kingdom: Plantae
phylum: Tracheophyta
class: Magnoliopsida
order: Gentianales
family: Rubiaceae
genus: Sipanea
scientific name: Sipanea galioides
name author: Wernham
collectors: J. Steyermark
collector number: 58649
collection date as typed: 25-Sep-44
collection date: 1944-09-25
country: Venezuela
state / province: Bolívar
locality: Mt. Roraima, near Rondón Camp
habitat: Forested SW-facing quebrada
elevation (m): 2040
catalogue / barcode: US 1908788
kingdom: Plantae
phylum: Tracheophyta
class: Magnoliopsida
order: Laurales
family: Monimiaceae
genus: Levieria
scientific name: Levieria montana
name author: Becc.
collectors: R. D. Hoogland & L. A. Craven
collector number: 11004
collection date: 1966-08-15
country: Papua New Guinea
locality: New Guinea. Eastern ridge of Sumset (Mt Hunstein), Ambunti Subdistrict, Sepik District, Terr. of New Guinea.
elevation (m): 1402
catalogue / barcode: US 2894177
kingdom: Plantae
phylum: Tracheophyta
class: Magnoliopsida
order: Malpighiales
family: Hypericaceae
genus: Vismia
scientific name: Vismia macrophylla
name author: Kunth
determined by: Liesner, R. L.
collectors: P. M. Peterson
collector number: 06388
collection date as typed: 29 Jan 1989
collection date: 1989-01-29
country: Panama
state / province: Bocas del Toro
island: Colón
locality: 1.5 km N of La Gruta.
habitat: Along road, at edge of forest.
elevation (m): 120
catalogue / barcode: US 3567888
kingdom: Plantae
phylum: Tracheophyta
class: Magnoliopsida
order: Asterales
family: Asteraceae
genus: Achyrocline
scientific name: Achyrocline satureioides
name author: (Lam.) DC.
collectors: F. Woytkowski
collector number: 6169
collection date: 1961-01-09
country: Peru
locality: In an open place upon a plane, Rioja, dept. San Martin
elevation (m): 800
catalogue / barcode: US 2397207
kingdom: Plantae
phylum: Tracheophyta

* **WHAT YOU WILL DO**
Reproduce all the rows above, changing each "collector number" to "field number" and leaving everything else untouched.

* **EXERCISE RESULT**
kingdom: Plantae
phylum: Tracheophyta
class: Magnoliopsida
order: Gentianales
family: Rubiaceae
genus: Sipanea
scientific name: Sipanea galioides
name author: Wernham
collectors: J. Steyermark
field number: 58649
collection date as typed: 25-Sep-44
collection date: 1944-09-25
country: Venezuela
state / province: Bolívar
locality: Mt. Roraima, near Rondón Camp
habitat: Forested SW-facing quebrada
elevation (m): 2040
catalogue / barcode: US 1908788
kingdom: Plantae
phylum: Tracheophyta
class: Magnoliopsida
order: Laurales
family: Monimiaceae
genus: Levieria
scientific name: Levieria montana
name author: Becc.
collectors: R. D. Hoogland & L. A. Craven
field number: 11004
collection date: 1966-08-15
country: Papua New Guinea
locality: New Guinea. Eastern ridge of Sumset (Mt Hunstein), Ambunti Subdistrict, Sepik District, Terr. of New Guinea.
elevation (m): 1402
catalogue / barcode: US 2894177
kingdom: Plantae
phylum: Tracheophyta
class: Magnoliopsida
order: Malpighiales
family: Hypericaceae
genus: Vismia
scientific name: Vismia macrophylla
name author: Kunth
determined by: Liesner, R. L.
collectors: P. M. Peterson
field number: 06388
collection date as typed: 29 Jan 1989
collection date: 1989-01-29
country: Panama
state / province: Bocas del Toro
island: Colón
locality: 1.5 km N of La Gruta.
habitat: Along road, at edge of forest.
elevation (m): 120
catalogue / barcode: US 3567888
kingdom: Plantae
phylum: Tracheophyta
class: Magnoliopsida
order: Asterales
family: Asteraceae
genus: Achyrocline
scientific name: Achyrocline satureioides
name author: (Lam.) DC.
collectors: F. Woytkowski
field number: 6169
collection date: 1961-01-09
country: Peru
locality: In an open place upon a plane, Rioja, dept. San Martin
elevation (m): 800
catalogue / barcode: US 2397207
kingdom: Plantae
phylum: Tracheophyta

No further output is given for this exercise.